Emmys 2022: What to Expect and How to Watch

The winners of the 74th Emmy Awards will be unveiled on Monday night in downtown Los Angeles. Viewers can watch the ceremony on NBC or the streaming service Peacock, beginning at 8 p.m. Eastern time.

Kenan Thompson, the “Saturday Night Live” veteran, will assume hosting duties at the ceremony this year, and will do his part to help boost Emmy ratings for a second consecutive year. Last year’s ceremony drew 7.4 million viewers, reversing a trend of record low viewership totals.

The ceremony should look, more or less, typical: For the first time since 2019, the ceremony will return to its traditional home at the Microsoft Theater (The 2020 ceremony was mostly virtual, while last year’s event took place inside a tent.)

Some elements of last year’s ceremony will remain. Producers of the show told The Hollywood Reporter that they would be bringing back the Golden Globes-style dinner tables in lieu of having nominees situated in theater-style seating.

This may be the most competitive year at the Emmys to date. Submissions for the drama, comedy and limited categories were all up significantly.

Even with all of the strong contenders, the top two most-decorated networks will almost certainly be, as usual, HBO and Netflix. After dozens of technical awards were handed out last weekend at the Creative Arts Emmys, HBO and its streaming app, HBO Max, have collected 26 Emmys thus far, leading all networks. Netflix is in second place with 23 Emmys.

Shows eligible for this year’s awards had to premiere between June 2021 and May 2022.

Here’s more of what to expect:

Everything appears to be lining up nicely for “Succession.”

The HBO family dramedy, which won best drama in 2020, garnered the most nominations of any show. More than half a dozen actors on the show are up for an award on Monday. And “Succession” won for best cast in a drama at the Creative Arts Emmys last weekend, often a bellwether for the best drama race. (Five of the last seven best drama winners also took best casting.)

But there are some possible spoilers: “Squid Game,” Netflix’s South Korean blockbuster, and “Severance,” the Apple TV+ thriller.

If “Squid Game” pulls off an upset, it would be the first foreign language program to capture a top show award. That would be a breakthrough as television becomes more global, and as American audiences are increasingly receptive to series with subtitles. Netflix could certainly use the good news: The streaming service has piled up subscriber losses through the first half of the year, and the quality of its programming slate has come into question.

If Apple’s dystopian workplace thriller, “Severance,” wins best drama it would continue an awards show tear for the tech giant. Apple TV+, which had its debut in November 2019, has already won best comedy at the Emmys (last year for “Ted Lasso”) and best picture at the Oscars (“CODA”). And certainly a number of the show’s actors — Adam Scott, John Turturro, Christopher Walken and Patricia Arquette — could pull off wins.

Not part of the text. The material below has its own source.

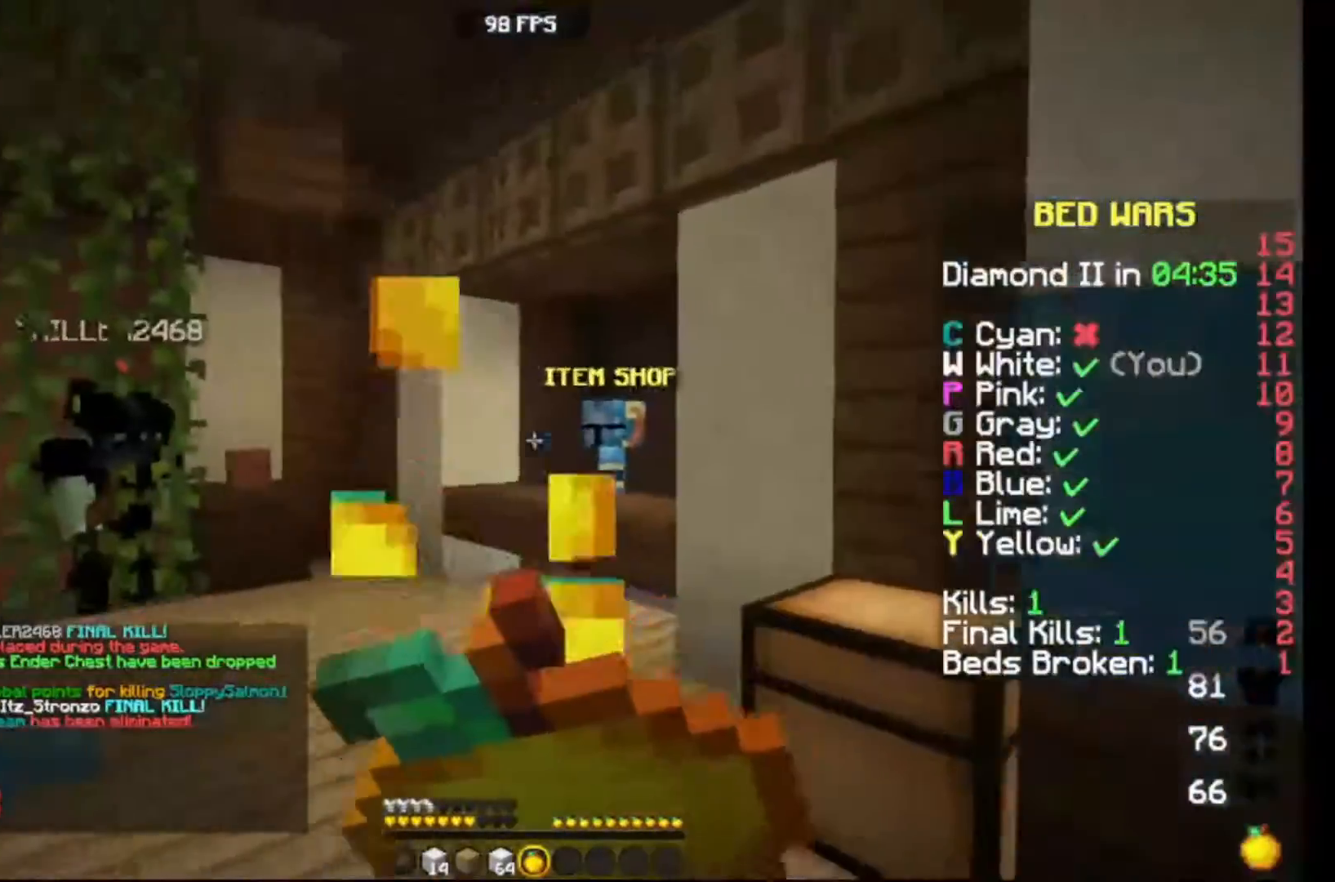
{"keys": ["up"], "events": [[350, "down", "up"], [367, "up", "down"]]}
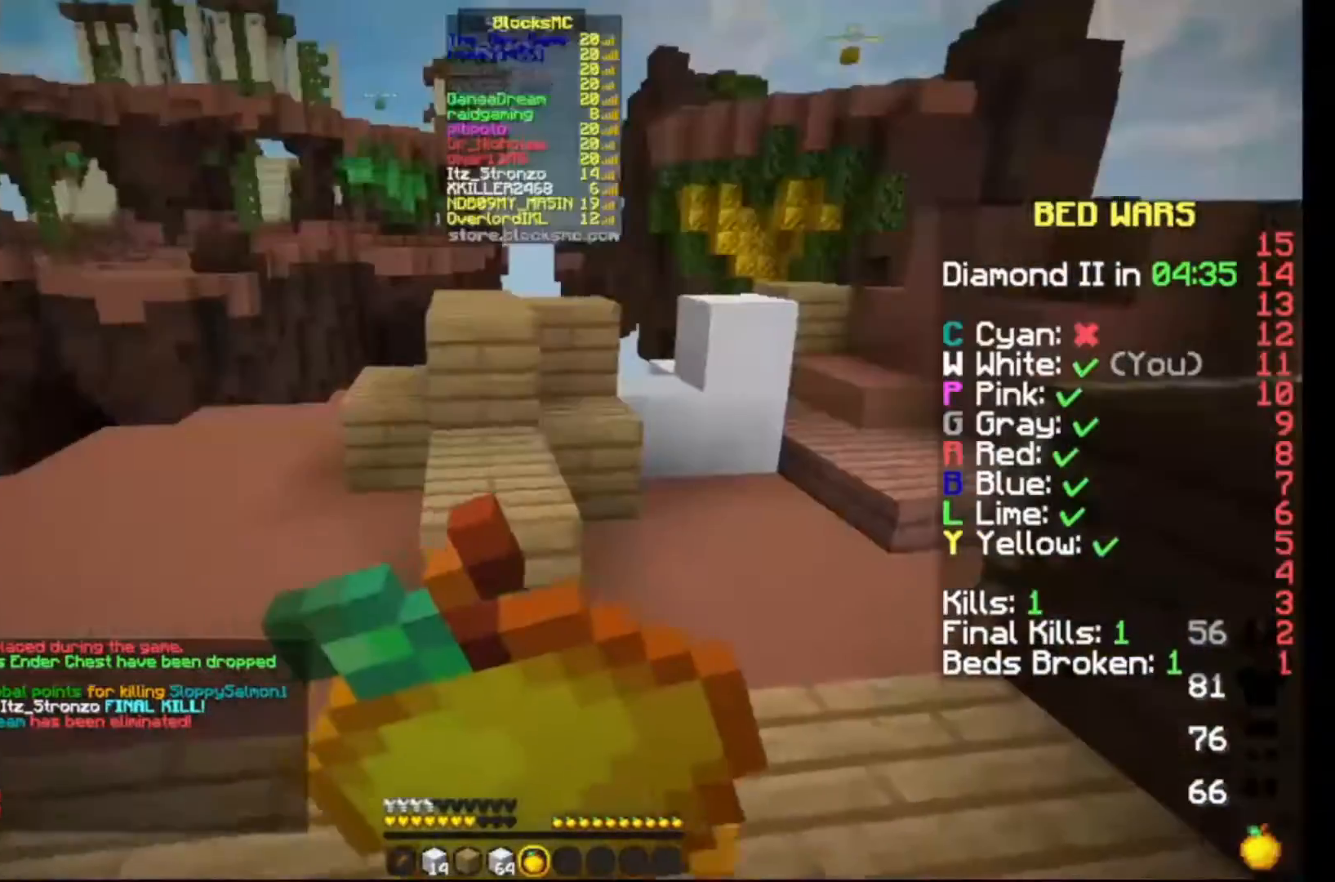
{"keys": ["up"], "events": []}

Will Zendaya take home another best actress statuette for her role in “Euphoria”? Or can Laura Linney (“Ozark”), a four-time Emmy winner, or Melanie Lynskey, a first-time nominee for “Yellowjackets,” put a stop to it? Awards forecasters are torn.

Best actress in a drama is just one of a number of major acting categories that appear to be wide open this year, giving a much-needed jolt to a ceremony that can often be a little too predictable.

One of the most-watched races will be best actor in a drama. Jeremy Strong is vying for a second Emmy win for his role in “Succession.” He is facing off against his castmate Brian Cox, who is looking for his first Emmy win since he was honored for the 2000 TNT mini-series “Nuremberg.” Lee Jung-jae, who played the protagonist in Netflix’s blood-splattered thriller “Squid Game,” is also very much in the mix. If Jung-jae wins, he will be the first actor starring in a non-English series to take the prize.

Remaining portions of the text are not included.